School of Law and Mitchell Institute Secure Major Grant on Reparations And Transitional Justice
An interdisciplinary team based in the School of Law and the Senator George J Mitchell Institute have secured a major AHRC grant for a comparative study of Reparations and Victimhood in Transitional Societies.
Worth £796,000, the grant will fund a three year project that will examine how governments and non-state armed groups develop reparations law in Colombia, Guatemala, Nepal, Northern Ireland, Peru and Uganda.
The project Principal Investigator is Dr Luke Moffett (School of Law and Institute Fellow), with Professor Kieran McEvoy acting as Senior Co-Investigator and Mentor. Professor McEvoy is the theme leader on rights and justice at the Mitchell Institute. The team also includes Dr Rachel Killean (Law) and Dr Cheryl Lawther (Criminology, also currently a Mitchell Institute Senior Fellow), as well as scholars from the University of Essex, Dublin City University and the University of Harvard, and the anti-torture Non-governmental Organisation REDRESS.
Dr Moffett said: "This is a large and challenging project on a highly sensitive topic. In addition to exploring some of the complex theoretical issues associated with victimhood and reparations, we are hoping that the grant will assist in making a real difference in some of the societies we are studying.
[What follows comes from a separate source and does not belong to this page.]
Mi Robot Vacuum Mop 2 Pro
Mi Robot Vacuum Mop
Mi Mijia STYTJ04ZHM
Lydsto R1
For example, reparations are a central part of the ongoing peace process in Colombia and indeed remain a key contest in the broader debates on dealing with the past in Northern Ireland. I have been working with colleagues on a potential REF 2020 impact case study on the latter topic so this grant will contribute directly to that work."
Professor McEvoy added: "Queen's has a significant record for high quality and impactful comparative research on transitional justice and conflict transformation and this project will no doubt enhance that reputation. I am however pleased about this grant for other reasons. In particular, it is great to see the next generation coming through in this field. A key part of the rationale for the creation of the GRI was to foster a collaborative environment in which early career researchers could flourish. It is very pleasing to see that vision become a reality."